SE IL TUMORE DIVENTA LA MALATTIA DEI PAESI POVERI

Il cancro non è più una malattia dei ricchi. Medici ed esperti di sanità pubblica (a Shenzhen, in Cina, per il World Cancer Congress) e riviste scientifiche (l’ ultimo «Lancet») avvertono: i tumori stanno diventando un’ emergenza mondiale e, se, nel 2008, il 56 per cento del totale di nuovi casi si è registrato nei Paesi poveri o in via di sviluppo, nel 2020 questa percentuale salirà al 60 per cento. Ma c’ è di più: i tre quarti di tutte le morti, entro il 2050, interesseranno i Paesi a basso reddito. L’ allarme è giustificato e impone interventi immediati. Le popolazioni povere sono più esposte a fattori di rischio che in Occidente sono stati parzialmente arginati: l’ abitudine al fumo, per esempio, è in crescita esponenziale in Asia e in Africa, dove le multinazionali del tabacco hanno individuato i loro nuovi mercati. L’ inquinamento ambientale, da rifiuti tossici o da industrializzazione selvaggia, non trova argini in leggi adottate, invece, in Europa e negli Stati Uniti. Ecco perché è indispensabile pensare a una prevenzione più incisiva. Per esempio con campagne antifumo.

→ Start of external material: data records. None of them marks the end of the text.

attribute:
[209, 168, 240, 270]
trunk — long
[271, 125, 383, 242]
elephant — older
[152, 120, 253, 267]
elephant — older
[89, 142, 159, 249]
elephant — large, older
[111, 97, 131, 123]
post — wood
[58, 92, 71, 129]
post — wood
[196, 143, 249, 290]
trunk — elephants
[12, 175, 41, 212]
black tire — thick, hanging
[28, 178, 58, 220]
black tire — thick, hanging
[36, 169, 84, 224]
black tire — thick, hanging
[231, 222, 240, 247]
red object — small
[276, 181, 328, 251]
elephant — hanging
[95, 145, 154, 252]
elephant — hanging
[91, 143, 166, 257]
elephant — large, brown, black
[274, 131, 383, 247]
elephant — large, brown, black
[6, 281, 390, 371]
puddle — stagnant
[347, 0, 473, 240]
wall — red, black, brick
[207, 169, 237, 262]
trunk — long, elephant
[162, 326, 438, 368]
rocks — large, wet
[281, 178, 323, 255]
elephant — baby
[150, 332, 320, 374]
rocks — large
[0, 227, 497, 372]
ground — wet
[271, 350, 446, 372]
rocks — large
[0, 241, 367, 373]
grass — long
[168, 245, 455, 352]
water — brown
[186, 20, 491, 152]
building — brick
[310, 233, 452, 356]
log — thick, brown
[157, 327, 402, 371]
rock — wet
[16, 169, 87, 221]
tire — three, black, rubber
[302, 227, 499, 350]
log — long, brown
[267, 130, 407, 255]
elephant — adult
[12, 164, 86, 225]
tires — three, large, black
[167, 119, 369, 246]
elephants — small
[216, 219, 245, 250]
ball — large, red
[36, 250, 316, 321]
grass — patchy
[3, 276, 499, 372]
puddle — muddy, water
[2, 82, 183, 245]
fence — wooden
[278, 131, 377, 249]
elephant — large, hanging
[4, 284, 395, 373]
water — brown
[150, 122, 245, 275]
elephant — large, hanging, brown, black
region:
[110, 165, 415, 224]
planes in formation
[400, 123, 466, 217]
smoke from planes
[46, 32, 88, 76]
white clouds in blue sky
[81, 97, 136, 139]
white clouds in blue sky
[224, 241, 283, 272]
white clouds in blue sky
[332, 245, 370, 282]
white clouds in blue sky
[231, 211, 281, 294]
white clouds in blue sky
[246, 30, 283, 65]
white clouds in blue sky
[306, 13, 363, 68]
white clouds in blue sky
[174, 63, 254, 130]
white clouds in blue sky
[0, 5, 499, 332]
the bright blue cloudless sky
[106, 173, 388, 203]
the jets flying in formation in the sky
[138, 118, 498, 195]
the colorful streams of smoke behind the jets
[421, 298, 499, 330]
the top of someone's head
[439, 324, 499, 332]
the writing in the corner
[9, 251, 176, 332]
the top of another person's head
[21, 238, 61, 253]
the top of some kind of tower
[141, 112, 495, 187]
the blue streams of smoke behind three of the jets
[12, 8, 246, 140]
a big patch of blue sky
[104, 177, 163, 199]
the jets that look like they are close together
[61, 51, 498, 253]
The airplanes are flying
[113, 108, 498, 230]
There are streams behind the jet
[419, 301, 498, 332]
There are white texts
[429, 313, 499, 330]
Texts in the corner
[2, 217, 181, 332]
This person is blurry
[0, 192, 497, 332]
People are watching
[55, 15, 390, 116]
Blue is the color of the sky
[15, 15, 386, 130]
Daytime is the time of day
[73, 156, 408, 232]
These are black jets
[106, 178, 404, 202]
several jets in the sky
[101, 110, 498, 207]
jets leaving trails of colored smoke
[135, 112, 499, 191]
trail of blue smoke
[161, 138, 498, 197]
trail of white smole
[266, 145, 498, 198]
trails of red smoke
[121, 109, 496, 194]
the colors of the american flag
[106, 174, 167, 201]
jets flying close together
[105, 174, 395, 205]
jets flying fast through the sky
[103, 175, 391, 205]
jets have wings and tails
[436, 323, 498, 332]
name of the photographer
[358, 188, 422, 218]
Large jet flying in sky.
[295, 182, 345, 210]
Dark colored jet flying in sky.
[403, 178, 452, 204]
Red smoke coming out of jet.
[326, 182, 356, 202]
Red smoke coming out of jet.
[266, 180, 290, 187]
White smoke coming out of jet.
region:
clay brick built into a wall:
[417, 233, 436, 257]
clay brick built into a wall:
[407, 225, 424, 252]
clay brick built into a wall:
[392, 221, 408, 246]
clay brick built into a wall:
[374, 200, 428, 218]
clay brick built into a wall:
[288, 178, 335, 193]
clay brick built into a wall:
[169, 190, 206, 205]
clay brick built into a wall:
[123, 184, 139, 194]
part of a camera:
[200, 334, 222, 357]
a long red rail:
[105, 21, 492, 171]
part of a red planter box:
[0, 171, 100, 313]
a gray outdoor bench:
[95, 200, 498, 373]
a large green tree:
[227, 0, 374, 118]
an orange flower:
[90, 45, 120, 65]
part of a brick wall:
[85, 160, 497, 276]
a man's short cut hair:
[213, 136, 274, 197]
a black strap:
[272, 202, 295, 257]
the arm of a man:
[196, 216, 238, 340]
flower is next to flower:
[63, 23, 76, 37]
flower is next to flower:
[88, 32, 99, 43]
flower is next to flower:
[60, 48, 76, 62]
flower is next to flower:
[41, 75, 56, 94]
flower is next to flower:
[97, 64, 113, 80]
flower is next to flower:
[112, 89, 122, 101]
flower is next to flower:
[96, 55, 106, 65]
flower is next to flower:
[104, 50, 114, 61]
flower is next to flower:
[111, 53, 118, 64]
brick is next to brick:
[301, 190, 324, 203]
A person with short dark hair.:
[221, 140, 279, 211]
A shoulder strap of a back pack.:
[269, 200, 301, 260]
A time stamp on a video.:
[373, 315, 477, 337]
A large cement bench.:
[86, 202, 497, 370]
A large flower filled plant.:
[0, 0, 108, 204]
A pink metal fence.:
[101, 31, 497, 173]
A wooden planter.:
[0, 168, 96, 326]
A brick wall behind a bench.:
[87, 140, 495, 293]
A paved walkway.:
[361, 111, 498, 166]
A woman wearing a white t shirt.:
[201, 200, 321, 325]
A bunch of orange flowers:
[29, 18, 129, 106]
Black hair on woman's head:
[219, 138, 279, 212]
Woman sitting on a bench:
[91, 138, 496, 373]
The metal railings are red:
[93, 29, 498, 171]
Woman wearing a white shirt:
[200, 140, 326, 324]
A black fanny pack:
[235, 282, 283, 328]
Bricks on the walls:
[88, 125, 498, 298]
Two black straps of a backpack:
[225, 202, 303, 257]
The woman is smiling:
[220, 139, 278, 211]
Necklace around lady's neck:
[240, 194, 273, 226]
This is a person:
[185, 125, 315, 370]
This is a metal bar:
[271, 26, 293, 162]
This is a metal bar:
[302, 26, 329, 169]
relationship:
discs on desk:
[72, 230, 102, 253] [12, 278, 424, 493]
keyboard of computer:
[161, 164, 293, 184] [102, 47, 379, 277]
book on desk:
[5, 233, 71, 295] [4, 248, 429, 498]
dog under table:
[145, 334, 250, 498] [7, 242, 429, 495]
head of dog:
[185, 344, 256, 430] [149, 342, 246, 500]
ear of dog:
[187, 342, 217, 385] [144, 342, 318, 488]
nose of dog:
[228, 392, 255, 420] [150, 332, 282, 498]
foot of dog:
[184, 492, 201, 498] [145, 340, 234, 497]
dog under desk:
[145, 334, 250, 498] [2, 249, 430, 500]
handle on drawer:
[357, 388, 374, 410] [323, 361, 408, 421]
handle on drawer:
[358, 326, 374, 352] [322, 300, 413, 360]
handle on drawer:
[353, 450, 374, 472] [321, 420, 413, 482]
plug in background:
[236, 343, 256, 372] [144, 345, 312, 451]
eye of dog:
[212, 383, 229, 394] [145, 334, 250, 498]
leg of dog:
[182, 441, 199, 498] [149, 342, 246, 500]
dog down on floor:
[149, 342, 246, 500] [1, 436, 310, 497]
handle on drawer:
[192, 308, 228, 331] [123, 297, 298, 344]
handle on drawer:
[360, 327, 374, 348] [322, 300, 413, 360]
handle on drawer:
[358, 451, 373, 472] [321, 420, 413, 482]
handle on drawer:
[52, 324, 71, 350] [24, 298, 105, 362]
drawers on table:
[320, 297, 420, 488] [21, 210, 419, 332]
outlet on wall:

Oppure promuovendo la vaccinazione antiepatite (in alcuni Paesi come la Cina il virus B è estremamente diffuso ed è causa di carcinoma del fegato) o antipapillomavirus (responsabile di certi tumori al collo dell’ utero). E poi alle terapie per chi si è già ammalato. Oggi molti Paesi del Terzo Mondo fanno già fatica ad accedere ai farmaci per combattere le «classiche» malattie da povertà come tubercolosi, Aids, malaria e dovranno attrezzarsi per trovare gli antitumorali. Anche perché, paradossalmente, quanto più riusciranno a combattere le prime, tanto più aumenterà la vita media delle persone e, di conseguenza, la probabilità di ammalarsi di tumore. Una speranza può venire dai farmaci generici che già permettono di trattare neoplasie al seno o linfomi a basso costo. Certamente sarà più difficile l’ accesso alle nuove terapie antitumorali, sempre più costose anche per le nazioni ricche, a meno che l’ industria farmaceutica non abbassi il prezzo. Ed è auspicabile che lo faccia.